When the Economist claimed that Captain Freedom bashes through the barn door with his head I thought they'd simply misinterpreted bad drawing...but by golly the journalist is right! Hearing the kids' screams the good Captain head-butts his way into Mather's lab.

He's met by several giant bees. The Captain is outnumbered but Mather is taking no chances. He throws a convenient jug of nitric acid (a must-have on many New England farms) at the battling hero.

Sadly, Mather's aim is poor. Instead of frizzling Freedom, the acid splashes the giant bees. "My beauties!" Mather emotes. "I have destroyed my beauties!" An attempt to run is cut short as Captain Freedom tackles the bee-keeper, delivering a righteous speech: "Save your song, you dirty killer! Save it for the jury!"

But the heinous hayseed will never need to comb his hair for a trial. A blow from Captain Freedom knocks Mather into the beehives. The bees swarm from the smashed hives and promptly sting the farmer to death. Just in case we don't know that's what's going on, Mather cries, "YEEOWW! I-I'm being s-stung to d-death!"

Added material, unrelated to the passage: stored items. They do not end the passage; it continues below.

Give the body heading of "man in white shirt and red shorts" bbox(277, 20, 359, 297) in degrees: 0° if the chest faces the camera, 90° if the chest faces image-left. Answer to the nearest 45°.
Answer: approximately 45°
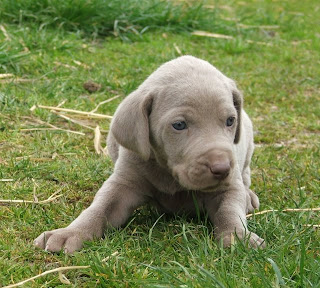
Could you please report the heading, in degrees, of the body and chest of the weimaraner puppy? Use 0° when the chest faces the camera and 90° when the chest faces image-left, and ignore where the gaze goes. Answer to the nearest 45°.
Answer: approximately 0°

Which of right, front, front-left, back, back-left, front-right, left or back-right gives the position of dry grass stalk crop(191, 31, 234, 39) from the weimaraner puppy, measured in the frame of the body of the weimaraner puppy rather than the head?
back

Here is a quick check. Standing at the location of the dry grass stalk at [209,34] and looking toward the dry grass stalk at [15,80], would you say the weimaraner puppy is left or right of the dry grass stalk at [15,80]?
left

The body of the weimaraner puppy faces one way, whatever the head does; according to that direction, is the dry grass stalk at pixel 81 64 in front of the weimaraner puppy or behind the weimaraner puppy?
behind

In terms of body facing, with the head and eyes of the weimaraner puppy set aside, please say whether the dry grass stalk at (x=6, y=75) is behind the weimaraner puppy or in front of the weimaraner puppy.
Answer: behind

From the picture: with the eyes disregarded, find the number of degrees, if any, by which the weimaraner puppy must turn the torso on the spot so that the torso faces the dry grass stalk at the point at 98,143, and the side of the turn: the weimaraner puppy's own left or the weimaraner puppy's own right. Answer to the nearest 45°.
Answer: approximately 135° to the weimaraner puppy's own right
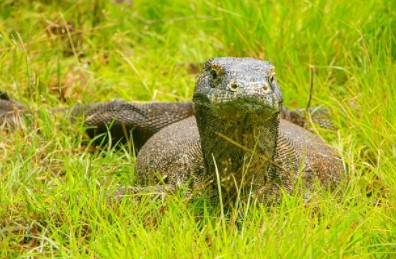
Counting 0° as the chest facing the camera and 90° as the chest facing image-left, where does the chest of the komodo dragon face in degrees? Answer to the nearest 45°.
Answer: approximately 0°
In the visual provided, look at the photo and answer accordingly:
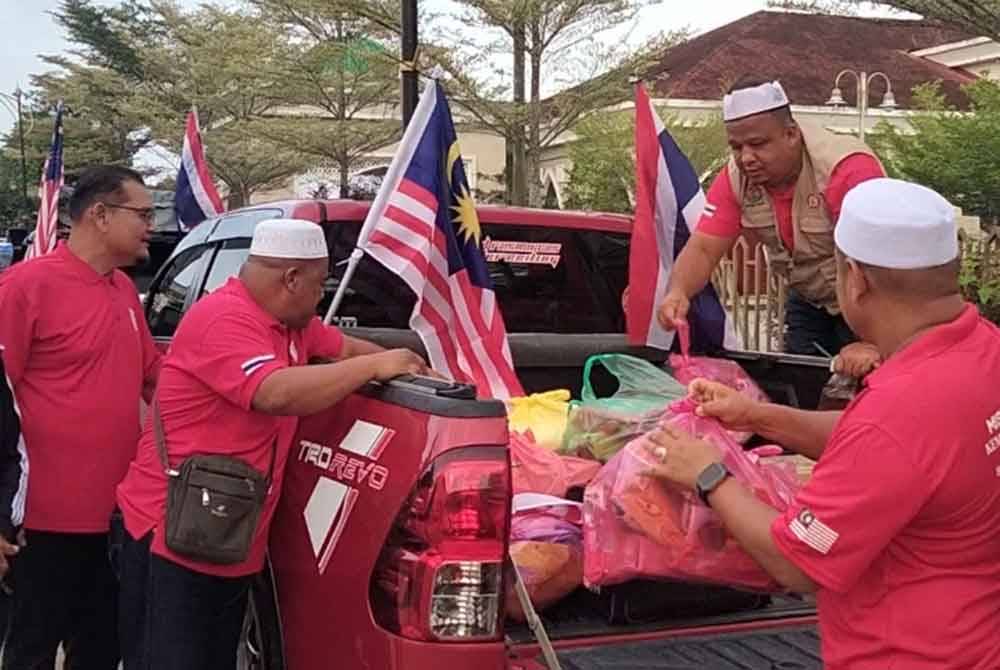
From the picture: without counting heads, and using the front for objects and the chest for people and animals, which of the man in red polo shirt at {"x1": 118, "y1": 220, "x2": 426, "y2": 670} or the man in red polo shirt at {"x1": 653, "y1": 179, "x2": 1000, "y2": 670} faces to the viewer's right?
the man in red polo shirt at {"x1": 118, "y1": 220, "x2": 426, "y2": 670}

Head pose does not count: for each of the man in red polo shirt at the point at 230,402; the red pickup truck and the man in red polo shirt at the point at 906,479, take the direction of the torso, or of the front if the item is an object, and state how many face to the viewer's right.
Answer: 1

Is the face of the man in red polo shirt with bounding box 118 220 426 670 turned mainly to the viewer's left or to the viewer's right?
to the viewer's right

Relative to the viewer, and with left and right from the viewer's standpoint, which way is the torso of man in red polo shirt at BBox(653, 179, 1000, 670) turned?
facing away from the viewer and to the left of the viewer

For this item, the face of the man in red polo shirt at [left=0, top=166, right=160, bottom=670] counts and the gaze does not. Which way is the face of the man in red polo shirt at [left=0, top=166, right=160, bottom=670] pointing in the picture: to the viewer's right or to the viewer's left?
to the viewer's right

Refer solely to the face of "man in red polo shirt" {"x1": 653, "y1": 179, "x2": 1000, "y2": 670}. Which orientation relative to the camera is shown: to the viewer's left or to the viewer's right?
to the viewer's left

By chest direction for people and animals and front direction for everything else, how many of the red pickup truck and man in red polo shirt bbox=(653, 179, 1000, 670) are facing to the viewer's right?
0

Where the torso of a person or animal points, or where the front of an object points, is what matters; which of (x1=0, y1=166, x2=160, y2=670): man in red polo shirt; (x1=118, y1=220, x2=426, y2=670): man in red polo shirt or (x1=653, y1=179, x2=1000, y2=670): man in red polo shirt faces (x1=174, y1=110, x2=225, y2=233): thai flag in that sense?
(x1=653, y1=179, x2=1000, y2=670): man in red polo shirt

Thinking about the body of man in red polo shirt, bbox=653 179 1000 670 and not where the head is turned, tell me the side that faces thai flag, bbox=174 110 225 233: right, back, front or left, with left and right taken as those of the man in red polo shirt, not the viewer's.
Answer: front

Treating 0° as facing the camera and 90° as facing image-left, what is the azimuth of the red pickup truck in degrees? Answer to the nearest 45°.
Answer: approximately 135°

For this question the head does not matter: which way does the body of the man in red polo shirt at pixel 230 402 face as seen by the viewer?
to the viewer's right

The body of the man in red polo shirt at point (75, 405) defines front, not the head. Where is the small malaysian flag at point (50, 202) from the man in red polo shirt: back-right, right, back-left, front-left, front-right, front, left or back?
back-left

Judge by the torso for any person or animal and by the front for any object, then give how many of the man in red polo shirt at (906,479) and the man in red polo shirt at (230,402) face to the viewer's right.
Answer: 1
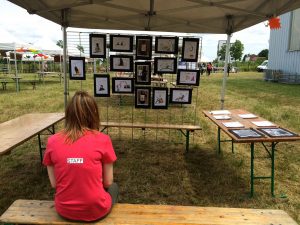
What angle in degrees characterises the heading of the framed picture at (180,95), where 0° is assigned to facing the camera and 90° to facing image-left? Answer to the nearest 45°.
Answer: approximately 0°

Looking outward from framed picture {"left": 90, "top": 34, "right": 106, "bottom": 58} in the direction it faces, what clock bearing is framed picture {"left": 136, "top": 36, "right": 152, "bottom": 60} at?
framed picture {"left": 136, "top": 36, "right": 152, "bottom": 60} is roughly at 9 o'clock from framed picture {"left": 90, "top": 34, "right": 106, "bottom": 58}.

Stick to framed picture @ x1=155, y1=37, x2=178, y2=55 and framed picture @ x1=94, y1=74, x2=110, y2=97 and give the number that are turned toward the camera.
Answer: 2

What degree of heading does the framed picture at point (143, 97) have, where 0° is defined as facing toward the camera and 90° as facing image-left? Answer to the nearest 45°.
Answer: approximately 0°

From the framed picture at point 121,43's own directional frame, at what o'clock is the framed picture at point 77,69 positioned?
the framed picture at point 77,69 is roughly at 3 o'clock from the framed picture at point 121,43.
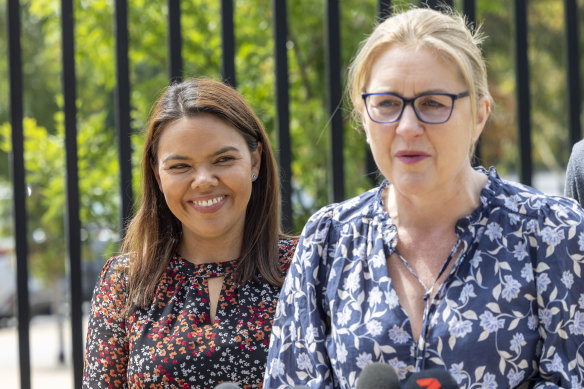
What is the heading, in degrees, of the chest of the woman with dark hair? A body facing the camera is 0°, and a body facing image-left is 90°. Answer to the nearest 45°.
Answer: approximately 0°
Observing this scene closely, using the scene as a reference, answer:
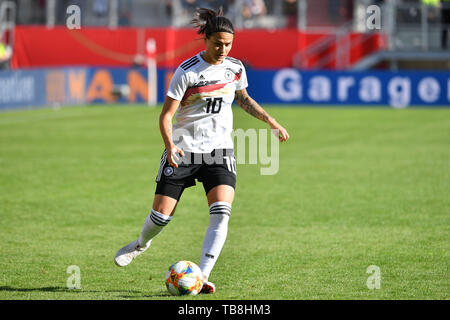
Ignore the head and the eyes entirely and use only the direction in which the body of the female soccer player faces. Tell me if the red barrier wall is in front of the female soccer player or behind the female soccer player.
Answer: behind

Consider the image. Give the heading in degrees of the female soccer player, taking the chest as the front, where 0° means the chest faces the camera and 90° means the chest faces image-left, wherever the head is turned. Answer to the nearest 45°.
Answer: approximately 315°
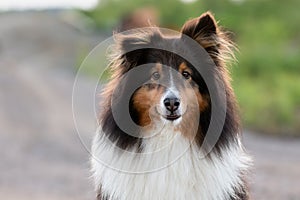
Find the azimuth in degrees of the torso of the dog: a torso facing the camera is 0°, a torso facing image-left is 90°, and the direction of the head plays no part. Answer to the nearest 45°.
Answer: approximately 0°
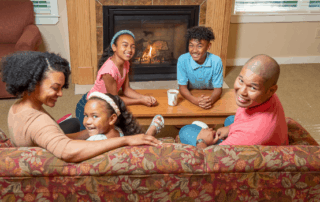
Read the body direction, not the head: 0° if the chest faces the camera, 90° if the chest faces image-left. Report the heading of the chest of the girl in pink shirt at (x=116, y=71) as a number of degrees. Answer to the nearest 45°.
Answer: approximately 315°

Captain Freedom chases the bees away with a smudge pot. It's too late, though. A caption tells us: "But--DEATH...comes for the bee-keeper. Ironic death!" In case we slept through the two previous panels, Mather helpfully recaps them, briefly lapsing into Cowboyspeak to do so: "I'm c-cashing my chips! My own bees stung m-me to d-death!" Exhausted by approaching death, Mather is unable to maintain his lofty villain dialogue. When he launches into a last-minute self-justification, it's in his own voice: "I'm not really a killer like you said, Mister...just was aimin' to settle accounts with that no-account Hiram!"

This statement evinces enough sympathy for the Captain to murmur, "Take it easy!" as the bee-keeper expires. Though this ought to be the story's ending, there's a half-page, balloon-crammed anticlimax. This is the exchange The Economist describes. Captain Freedom, having read the last caption and liked it, paraphrases it for his funerary speech: "He died the same way he killed his neighbor--IRONIC JUSTICE!"

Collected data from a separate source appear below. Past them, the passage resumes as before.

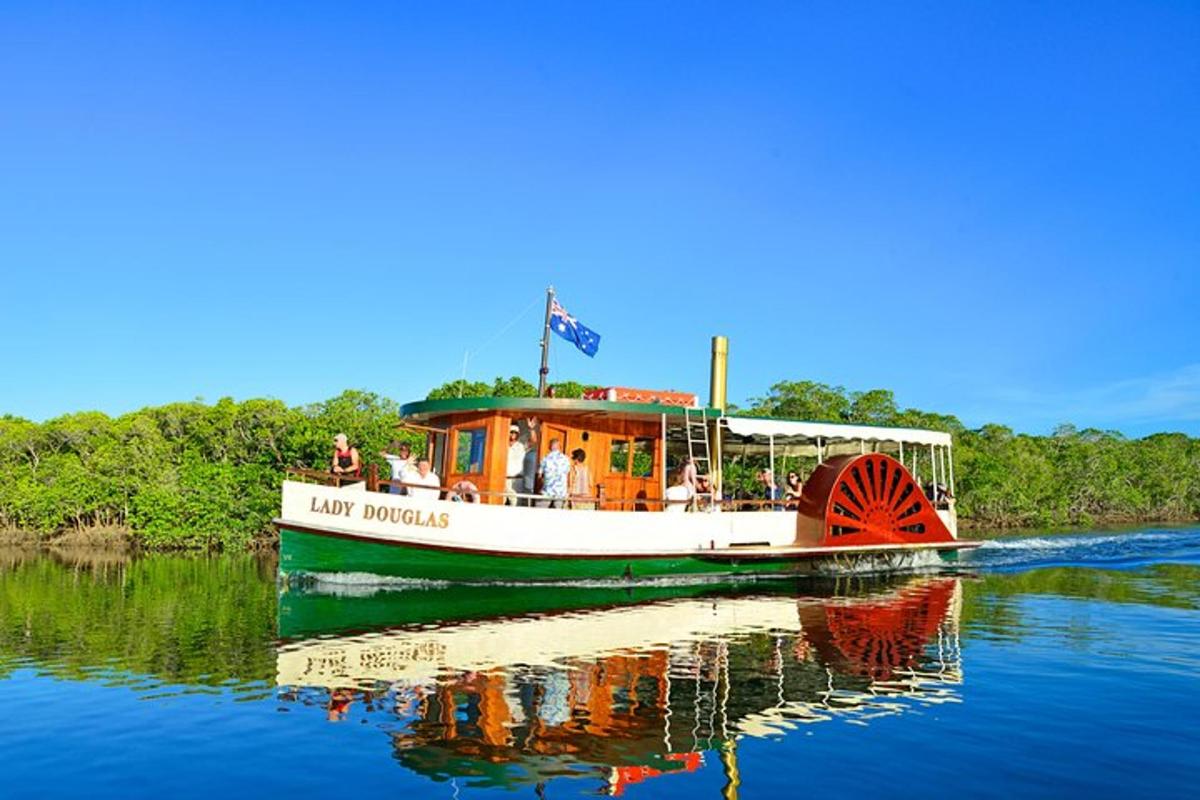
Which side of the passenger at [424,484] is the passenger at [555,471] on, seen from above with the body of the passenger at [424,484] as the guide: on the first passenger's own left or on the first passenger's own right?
on the first passenger's own left

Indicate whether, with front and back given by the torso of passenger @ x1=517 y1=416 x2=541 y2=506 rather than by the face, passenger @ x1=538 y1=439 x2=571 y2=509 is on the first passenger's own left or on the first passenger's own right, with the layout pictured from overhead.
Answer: on the first passenger's own left

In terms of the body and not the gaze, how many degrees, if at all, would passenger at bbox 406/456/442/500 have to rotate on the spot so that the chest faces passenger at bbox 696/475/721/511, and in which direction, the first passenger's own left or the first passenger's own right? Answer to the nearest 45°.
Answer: approximately 135° to the first passenger's own left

This, too, should have been the end of the story, but the kids still need to stage a leave-'em-laughing finish with Captain Freedom's alter ego (the kids don't know publisher Don Wright is Captain Freedom). And that, finally, is the end.

The end of another grisly, mind-rotting comic story. Another attack on our children's minds and morals. Not even a rousing memo from General "Hap" Arnold could counteract this story's evil effects. In fact, immediately after reading it I ran out, smeared two neighbors with Sioux Bee honey, and blasted their beehives with a shotgun I found in my garage next to my jug of Nitric Acid.